Directions for this task
Resume the passage below about facing the Black Dog, picking up right after its last sentence.

Selection
--*--

You never fully recover from the Black Dog but you can live an ebullient, fulfilled and happy life if you want to. The effort required to do so is considerable. Most significantly it requires change, probably big change. From physical lifestyle to mental gymnastics, from self-awareness to seeing others as more important, we have to take risks with our comfort zones and make decisions that smack of bravado. Some of the best examples are stroke-recovery stalwarts. Others lose limbs but climb mountains. The BBC’s Travel Show is hosted by a man in a wheelchair, exactly the right message to send.
What should you do about the Black Dog when it appears at your heel? Like all demons, face it. It is probably not as bad as you think. But even if it is, you cannot pretend it isn’t happening. Awareness is a vital first step towards analysis. That analysis must focus on whether your own personality and actions invited the Black Dog in or whether you were the victim of bad luck. If the latter, at what point did your judgment falter and why? Put a reminder in your schedule that alerts you about the point or points of weakness you are subject to.

--*--

Information provided
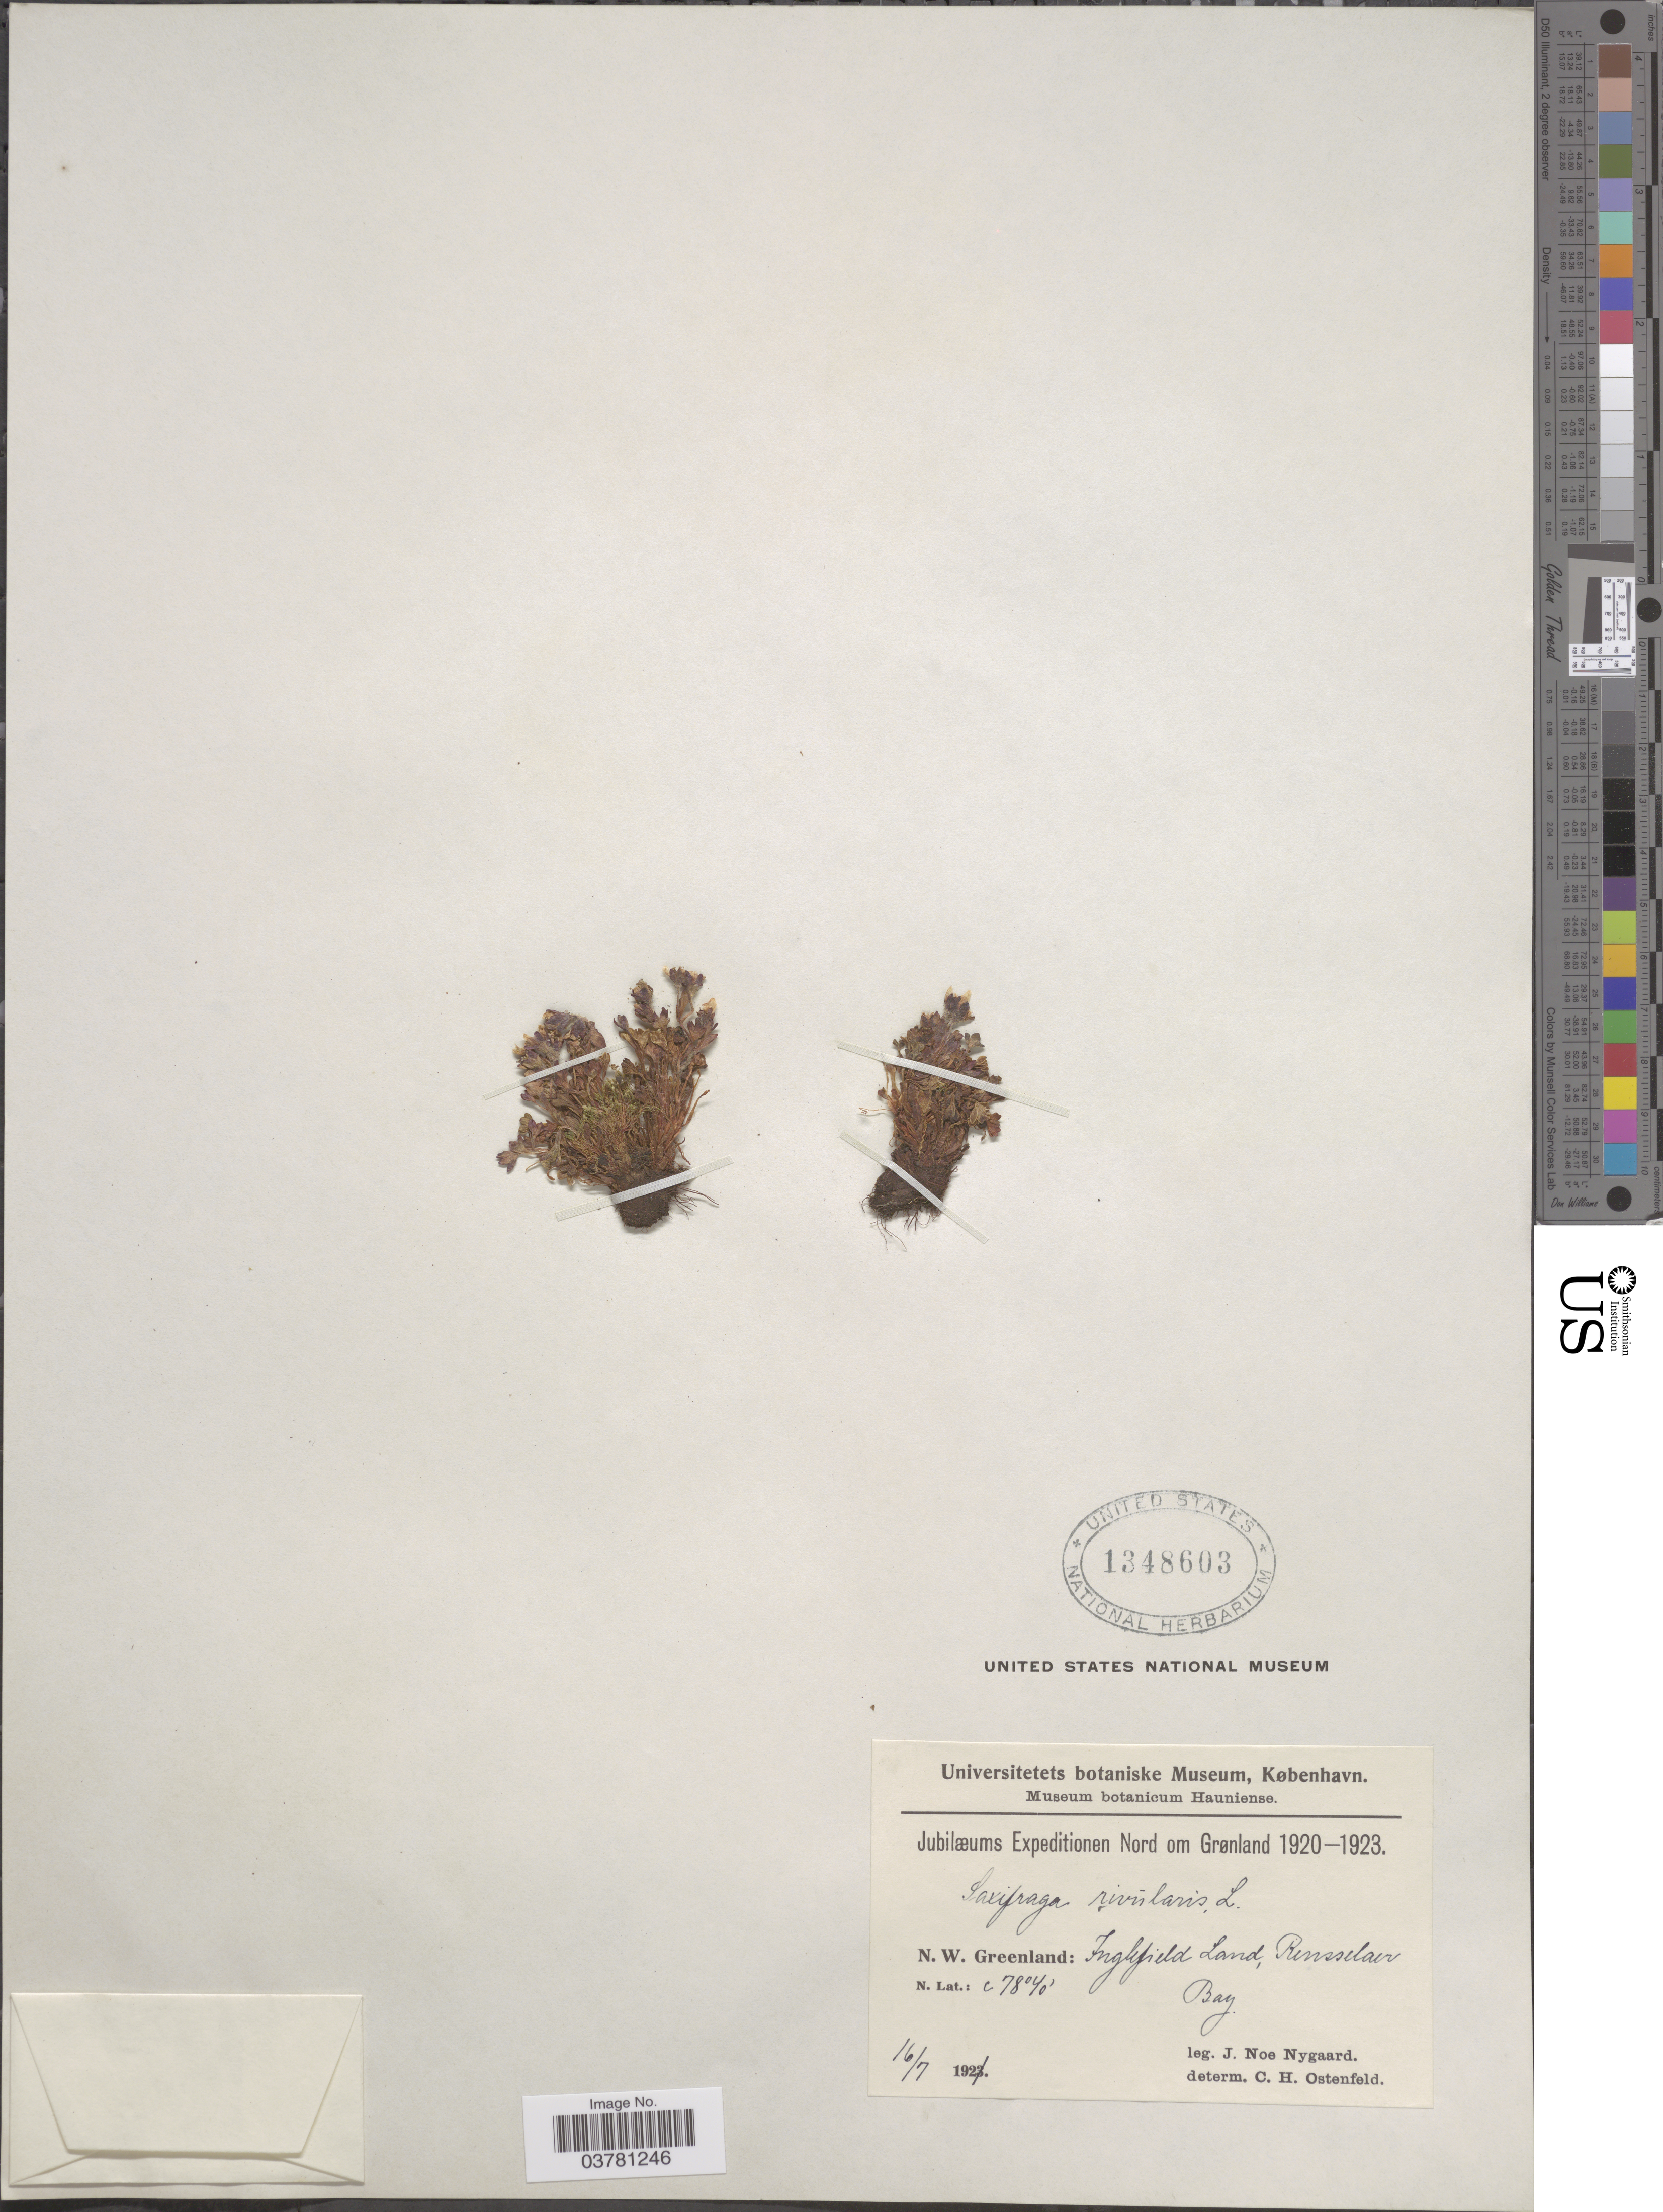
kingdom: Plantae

--*--

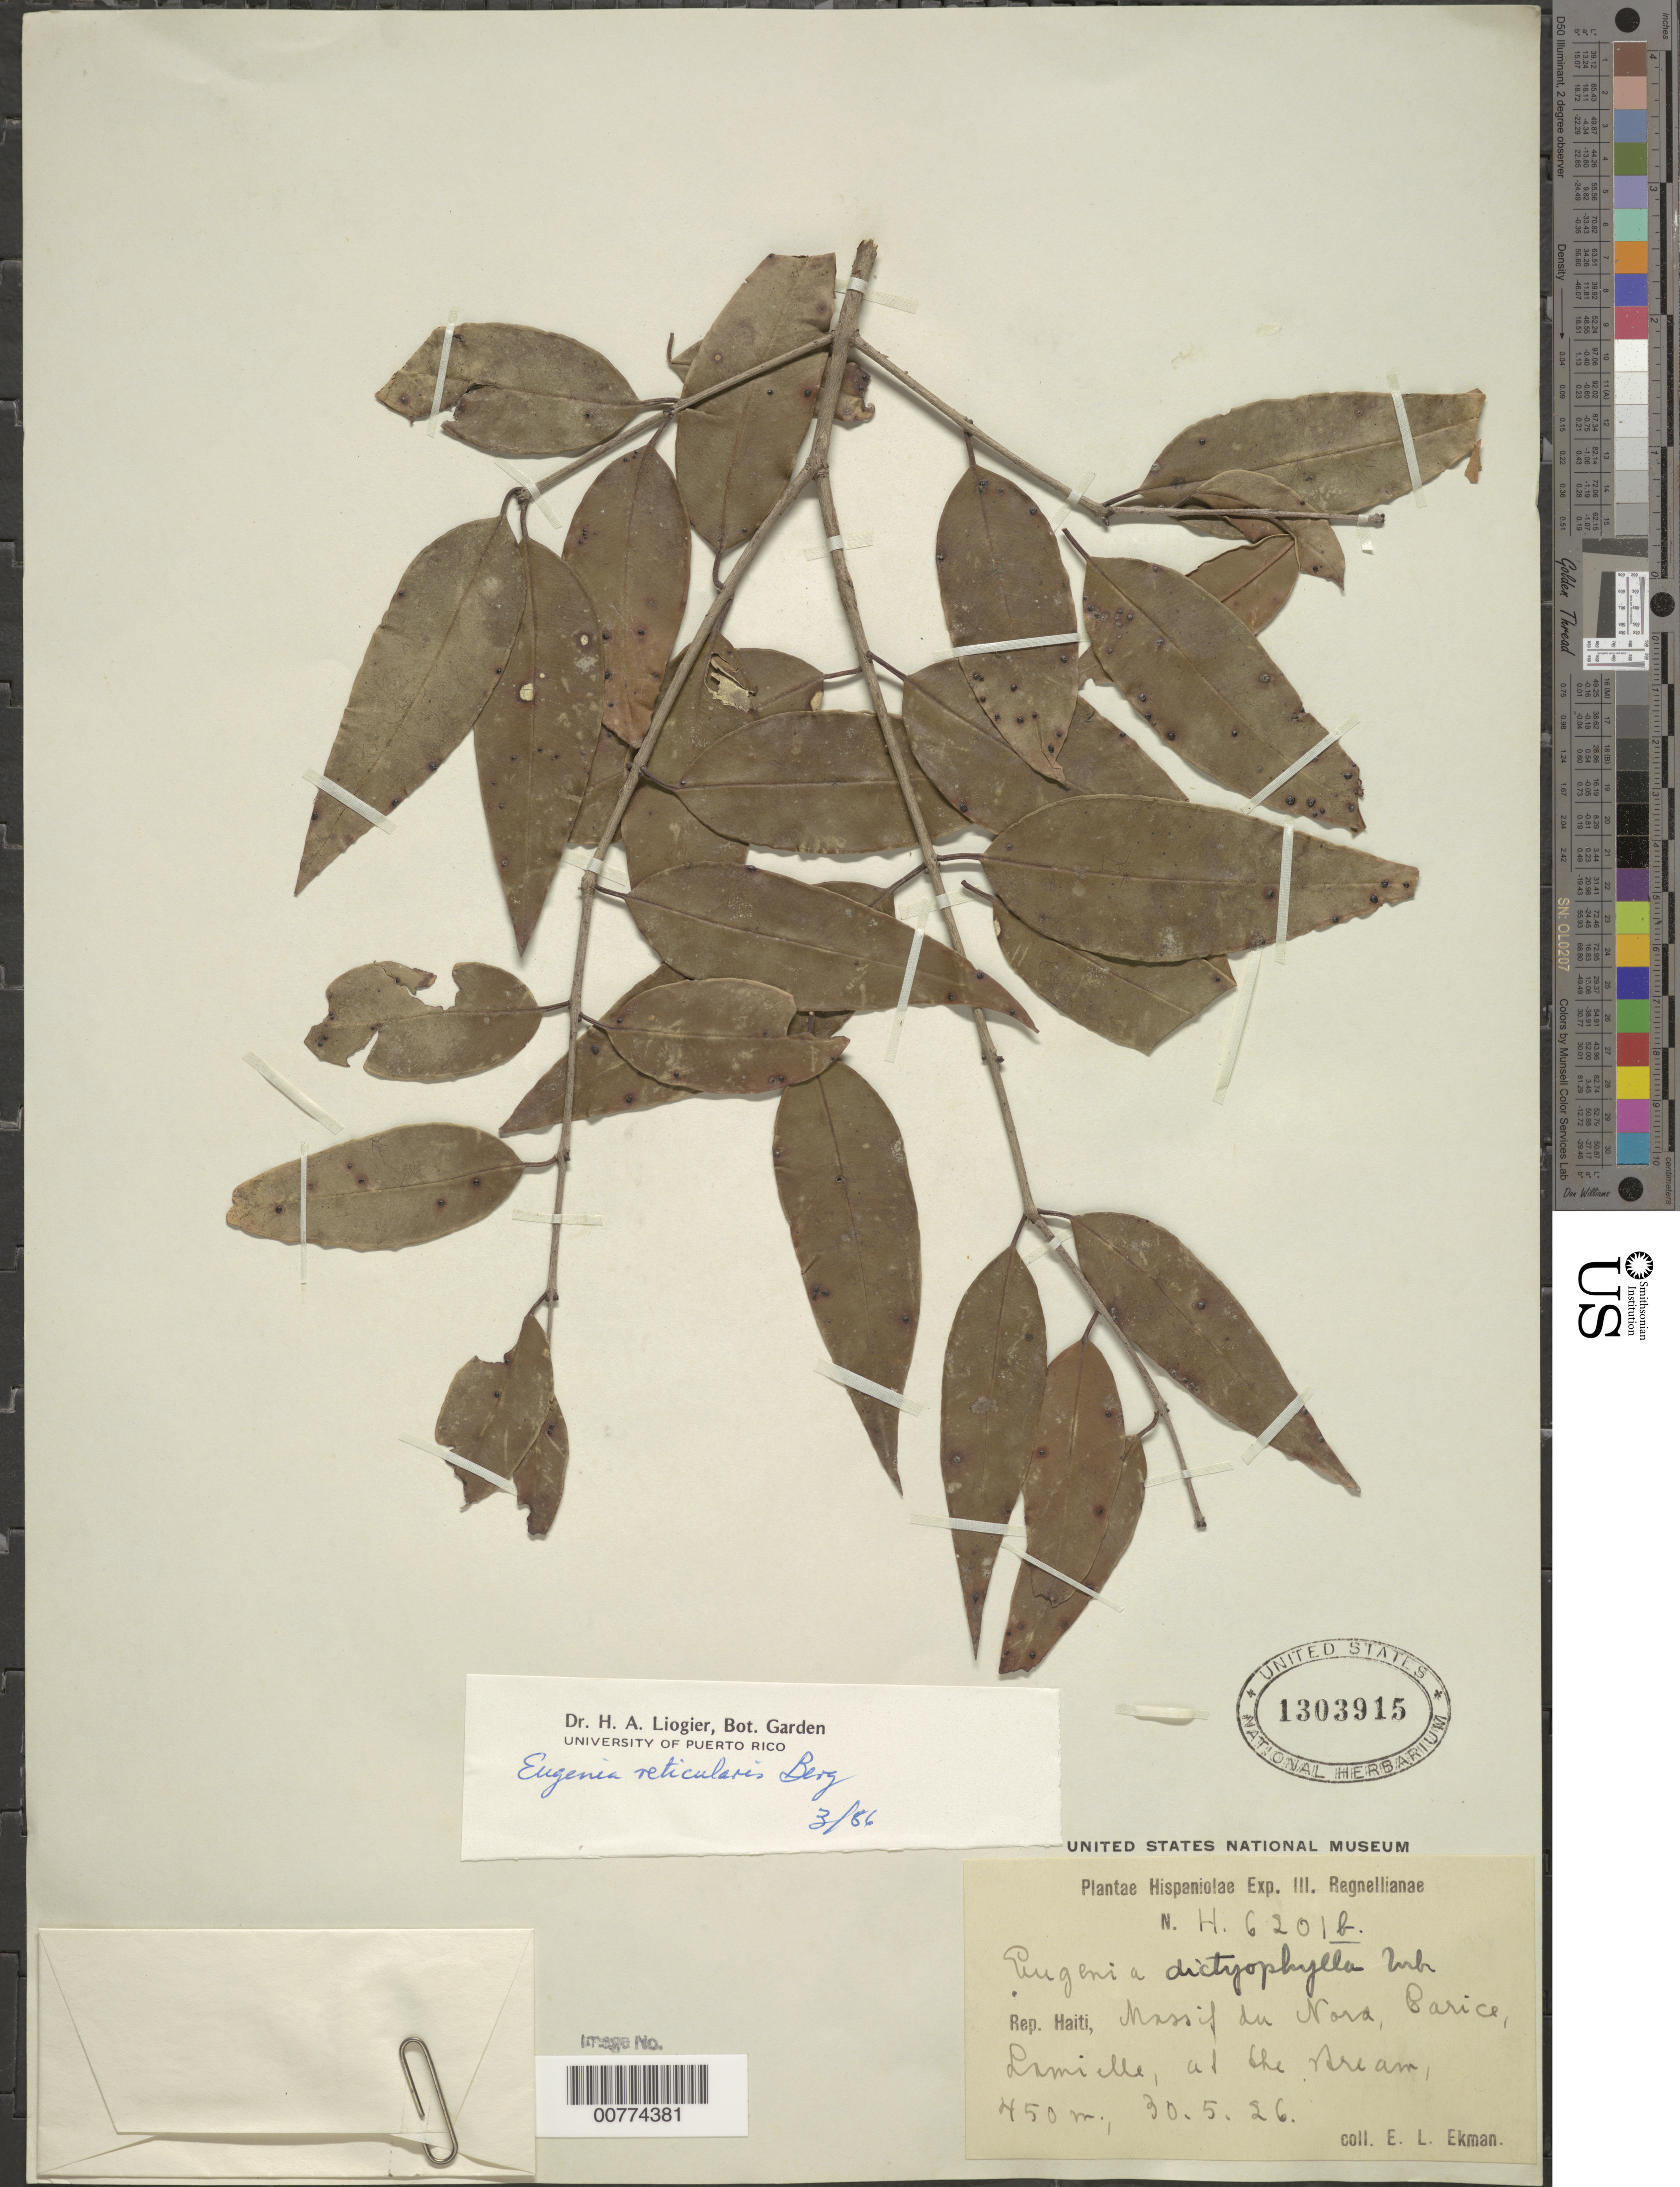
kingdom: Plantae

--*--

Response to the exercise
Forget blame, it is counterproductive and debilitating. Fear will haunt you when the Black Dog is at its most invasive. Don’t drug it away, spend a little time with those less fortunate than yourself. Shed self-pity as a worn-out coat. Mentors and coaches tell me (and I find it myself, working with clients) that devotion to someone with an even worse Black Dog changes the perspective and makes us forget our own agony. Black Dogs are real but they are myths, too.
There is an old, nowadays little-used word, that expresses the right way to dispel the Black Dog. ‘Coax’ is a cross between beg, order, command, seduce and love. Usually applied to others, its most potent work is when we use it on ourselves. Coax yourself into other, less debilitating activity. Churchill said he always had a Black Dog at his heel. With a risk capacity like his it is hardly surprising. He coaxed his Black Dog by doing two things, building a wall and painting. He laid the bricks for the wall at his home, Chartwell, Kent, England. HIs painting never challenged Joshua Reynolds but it challenged his Black Dog.
Two other remedies. Work out a plan of action. Something you can do however much change it involves. Activity – of the right sort – is a good spur to the Black Dog to settle elsewhere. At the same time, find your friend or friends. The one, two, three people who you can trust, who will devote time to help you think through how to execute your plan with the minimum of fuss. We are all of us surrounded by people who care about us. The fact that there are others who don’t isn’t a reason for revenge or hate but for pity.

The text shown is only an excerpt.